Preserving Tradition

 

A NEW AGE:

Preserving Tradition

Living in harmony with the land and keeping traditional cowboy skills alive in a remote part of Chile

As the world around us changes, so does our way of life. But even as new technology, innovation, experience and education shape the forces of modern life, traditional values and skills are being preserved in places around the globe. Chile’s gauchos, the rugged cattlemen who call some of the country’s most remote regions home, are preservationists, bringing the old ways into a modern world.

Seen as a rejection of European modernization, the gauchos of South America are not unlike American cowboys in representing romantic ideals of the past. But men like Horaldo Soto, 51 (seen riding his horse, El Engaño, in the photograph above by Cristina de Middel) are plenty active today. Living deep in a remote area of Chile called Valle del León, he’s up early on this particular day, transporting oxen on a four-hour journey to finish a new house he’s building before winter sets in.

Horaldo’s brother Arturo (left) and neighbor Segundo (right) were born and raised in Chile’s Valle del León. —Cristina de Middel/Magnum

Soto’s family has been in this remote valley near the Argentine border for three generations. The valley first got electric power in 2010, but despite the residents’ isolation, they have a rich social life, helping each other with construction projects, visiting often and communicating frequently through a radio system.

Horaldo’s four-wheeler —Cristina de Middel/Magnum

Five years ago, Horaldo decided to buy a four-wheeler. That makes it easier to haul wood and straw, but life on the plains remains challenging. School-age children help around the home, but they’re away at class in a far-off village most of the week, requiring a four-hour walk in the woods to get home on the weekends. Medical treatment is provided by a nurse, Marcelo, who also needs to operate as a doctor during his four-year rotation, since the region is too isolated for physicians to come and go.

Horaldo with the lamb chosen for that night’s meal —Cristina de Middel/Magnum

It takes skill to roam the vast fields of Patagonia as a cattle and sheep rancher, which is why older gauchos such as Horaldo earn the utmost respect. The short wool poncho, sheepskin and hat are some of the distinctive elements of the role, but what sets great gauchos apart are essential character traits that come naturally with age, namely the experience to get a job done and the know-how to do it with grace.

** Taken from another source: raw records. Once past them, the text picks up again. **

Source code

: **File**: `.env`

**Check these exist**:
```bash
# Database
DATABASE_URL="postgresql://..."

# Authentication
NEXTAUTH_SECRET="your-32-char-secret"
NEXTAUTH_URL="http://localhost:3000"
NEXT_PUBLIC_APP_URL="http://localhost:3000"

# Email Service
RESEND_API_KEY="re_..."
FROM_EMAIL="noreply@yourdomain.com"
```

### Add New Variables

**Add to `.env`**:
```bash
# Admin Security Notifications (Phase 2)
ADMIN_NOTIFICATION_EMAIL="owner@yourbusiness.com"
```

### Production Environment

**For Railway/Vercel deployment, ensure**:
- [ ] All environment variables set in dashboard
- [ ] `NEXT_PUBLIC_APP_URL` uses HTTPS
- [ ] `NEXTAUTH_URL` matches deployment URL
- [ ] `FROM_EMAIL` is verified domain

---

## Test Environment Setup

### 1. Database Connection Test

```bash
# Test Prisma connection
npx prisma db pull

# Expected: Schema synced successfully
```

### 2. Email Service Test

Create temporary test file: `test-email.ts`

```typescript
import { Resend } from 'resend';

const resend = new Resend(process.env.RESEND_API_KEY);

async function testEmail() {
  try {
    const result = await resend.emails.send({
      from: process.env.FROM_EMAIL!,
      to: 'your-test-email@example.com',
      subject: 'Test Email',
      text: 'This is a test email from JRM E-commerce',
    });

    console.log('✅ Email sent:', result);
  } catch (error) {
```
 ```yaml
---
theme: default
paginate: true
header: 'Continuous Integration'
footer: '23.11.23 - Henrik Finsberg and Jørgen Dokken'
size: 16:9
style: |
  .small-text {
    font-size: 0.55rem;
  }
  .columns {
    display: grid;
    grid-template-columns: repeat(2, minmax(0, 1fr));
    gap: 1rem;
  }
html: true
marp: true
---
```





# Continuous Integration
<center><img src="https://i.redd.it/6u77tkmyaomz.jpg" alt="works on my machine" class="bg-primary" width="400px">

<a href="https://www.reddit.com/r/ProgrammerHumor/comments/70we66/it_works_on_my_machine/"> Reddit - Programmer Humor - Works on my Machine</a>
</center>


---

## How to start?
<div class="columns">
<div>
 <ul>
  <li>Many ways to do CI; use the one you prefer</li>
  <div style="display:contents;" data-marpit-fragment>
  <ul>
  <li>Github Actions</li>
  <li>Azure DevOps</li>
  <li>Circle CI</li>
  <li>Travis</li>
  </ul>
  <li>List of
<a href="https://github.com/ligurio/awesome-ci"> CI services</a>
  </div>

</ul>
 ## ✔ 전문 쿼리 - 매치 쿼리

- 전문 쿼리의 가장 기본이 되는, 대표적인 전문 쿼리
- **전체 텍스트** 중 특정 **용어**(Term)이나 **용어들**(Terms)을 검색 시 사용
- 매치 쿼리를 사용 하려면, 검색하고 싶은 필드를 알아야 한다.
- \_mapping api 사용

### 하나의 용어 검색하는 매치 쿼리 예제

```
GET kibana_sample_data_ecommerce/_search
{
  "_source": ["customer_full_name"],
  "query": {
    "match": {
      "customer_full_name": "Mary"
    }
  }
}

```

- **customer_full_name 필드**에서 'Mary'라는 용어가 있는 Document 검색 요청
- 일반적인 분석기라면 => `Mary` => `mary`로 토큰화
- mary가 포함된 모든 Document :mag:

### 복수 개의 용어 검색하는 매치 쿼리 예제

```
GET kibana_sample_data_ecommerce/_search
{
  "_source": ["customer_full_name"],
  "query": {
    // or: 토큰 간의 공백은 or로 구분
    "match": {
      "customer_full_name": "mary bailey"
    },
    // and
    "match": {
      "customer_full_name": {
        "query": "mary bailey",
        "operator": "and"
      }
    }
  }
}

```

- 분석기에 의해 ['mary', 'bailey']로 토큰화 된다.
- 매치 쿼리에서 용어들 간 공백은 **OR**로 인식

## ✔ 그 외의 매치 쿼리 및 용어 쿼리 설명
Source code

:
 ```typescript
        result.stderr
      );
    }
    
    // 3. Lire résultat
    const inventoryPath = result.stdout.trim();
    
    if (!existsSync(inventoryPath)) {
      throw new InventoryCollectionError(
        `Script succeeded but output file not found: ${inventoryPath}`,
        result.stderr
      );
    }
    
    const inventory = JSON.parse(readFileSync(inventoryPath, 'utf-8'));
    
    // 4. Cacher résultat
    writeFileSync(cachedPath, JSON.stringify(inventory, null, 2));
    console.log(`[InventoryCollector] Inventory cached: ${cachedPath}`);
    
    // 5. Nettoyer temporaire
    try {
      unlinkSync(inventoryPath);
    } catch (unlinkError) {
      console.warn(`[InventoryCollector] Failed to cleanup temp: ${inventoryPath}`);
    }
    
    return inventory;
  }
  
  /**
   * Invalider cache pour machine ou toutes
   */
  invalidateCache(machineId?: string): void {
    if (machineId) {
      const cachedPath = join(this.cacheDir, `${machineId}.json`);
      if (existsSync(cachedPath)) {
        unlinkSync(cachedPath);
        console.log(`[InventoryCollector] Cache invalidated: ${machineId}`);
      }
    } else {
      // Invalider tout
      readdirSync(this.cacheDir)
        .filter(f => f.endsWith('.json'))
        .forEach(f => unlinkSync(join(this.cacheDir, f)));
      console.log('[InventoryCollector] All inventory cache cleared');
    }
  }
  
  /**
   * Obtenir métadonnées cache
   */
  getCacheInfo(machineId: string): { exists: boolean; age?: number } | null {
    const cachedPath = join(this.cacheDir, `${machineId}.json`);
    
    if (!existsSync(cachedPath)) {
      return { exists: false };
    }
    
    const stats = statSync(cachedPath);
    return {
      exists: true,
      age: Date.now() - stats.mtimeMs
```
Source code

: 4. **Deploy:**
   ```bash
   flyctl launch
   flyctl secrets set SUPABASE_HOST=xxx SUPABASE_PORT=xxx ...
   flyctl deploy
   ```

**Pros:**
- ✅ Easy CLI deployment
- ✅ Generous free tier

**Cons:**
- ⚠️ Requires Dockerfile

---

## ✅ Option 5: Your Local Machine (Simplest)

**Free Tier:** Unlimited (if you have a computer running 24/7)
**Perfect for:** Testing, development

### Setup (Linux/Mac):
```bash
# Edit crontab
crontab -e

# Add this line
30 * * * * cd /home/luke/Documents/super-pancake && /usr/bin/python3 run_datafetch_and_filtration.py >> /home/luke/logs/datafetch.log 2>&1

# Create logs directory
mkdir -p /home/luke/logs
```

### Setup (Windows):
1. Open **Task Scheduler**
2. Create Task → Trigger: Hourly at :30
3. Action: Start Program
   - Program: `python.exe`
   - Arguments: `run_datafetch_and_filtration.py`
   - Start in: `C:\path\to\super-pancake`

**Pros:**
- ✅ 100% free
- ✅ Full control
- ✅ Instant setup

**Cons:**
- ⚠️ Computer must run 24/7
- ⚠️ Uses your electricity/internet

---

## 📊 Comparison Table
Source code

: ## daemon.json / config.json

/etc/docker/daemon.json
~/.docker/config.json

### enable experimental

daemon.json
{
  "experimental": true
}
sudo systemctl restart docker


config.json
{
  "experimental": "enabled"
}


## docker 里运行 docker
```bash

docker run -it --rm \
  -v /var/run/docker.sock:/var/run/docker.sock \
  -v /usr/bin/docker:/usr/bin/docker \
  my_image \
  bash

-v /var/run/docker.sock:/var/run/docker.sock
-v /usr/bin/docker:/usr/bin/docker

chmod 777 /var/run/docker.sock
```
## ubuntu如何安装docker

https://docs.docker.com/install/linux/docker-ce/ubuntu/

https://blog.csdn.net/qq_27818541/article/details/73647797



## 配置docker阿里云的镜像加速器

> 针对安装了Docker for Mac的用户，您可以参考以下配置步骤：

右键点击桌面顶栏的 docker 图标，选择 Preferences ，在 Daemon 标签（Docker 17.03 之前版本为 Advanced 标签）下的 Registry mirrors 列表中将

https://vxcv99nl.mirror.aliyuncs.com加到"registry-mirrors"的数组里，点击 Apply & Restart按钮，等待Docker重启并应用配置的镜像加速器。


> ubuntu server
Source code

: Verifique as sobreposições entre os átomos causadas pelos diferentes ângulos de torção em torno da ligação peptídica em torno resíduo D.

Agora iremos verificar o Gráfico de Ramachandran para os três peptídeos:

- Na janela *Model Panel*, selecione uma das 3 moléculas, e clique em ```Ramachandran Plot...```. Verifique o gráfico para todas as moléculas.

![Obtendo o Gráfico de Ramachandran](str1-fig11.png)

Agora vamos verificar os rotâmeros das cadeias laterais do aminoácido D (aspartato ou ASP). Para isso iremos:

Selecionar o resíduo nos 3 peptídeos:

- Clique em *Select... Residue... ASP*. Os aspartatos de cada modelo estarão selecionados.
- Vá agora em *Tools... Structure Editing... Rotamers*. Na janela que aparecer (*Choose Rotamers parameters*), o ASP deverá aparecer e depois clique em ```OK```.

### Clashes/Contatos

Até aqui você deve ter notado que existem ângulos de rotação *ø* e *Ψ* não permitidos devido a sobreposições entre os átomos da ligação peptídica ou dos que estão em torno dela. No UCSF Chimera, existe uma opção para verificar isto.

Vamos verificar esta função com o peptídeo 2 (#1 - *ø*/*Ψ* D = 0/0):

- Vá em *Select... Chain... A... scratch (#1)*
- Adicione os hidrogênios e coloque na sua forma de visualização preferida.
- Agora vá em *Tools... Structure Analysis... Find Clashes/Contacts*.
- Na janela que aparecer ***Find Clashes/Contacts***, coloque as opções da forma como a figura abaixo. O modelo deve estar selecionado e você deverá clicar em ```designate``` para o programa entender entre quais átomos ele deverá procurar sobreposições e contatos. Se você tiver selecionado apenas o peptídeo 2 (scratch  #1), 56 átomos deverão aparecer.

Children help at home when not at school in the nearest town, a four-hour walk away. —Cristina de Middel/Magnum

It’s the small pleasures that make gaucho life worthwhile. Despite the distance and isolation, people living in the Valle de León know each other. They spend time in each other’s company and homes. The fresh mountain apples are delicious for man and sheep, water comes directly from clean streams, and the beef options are as good, if not better, than anything you’d find in a five-star steakhouse.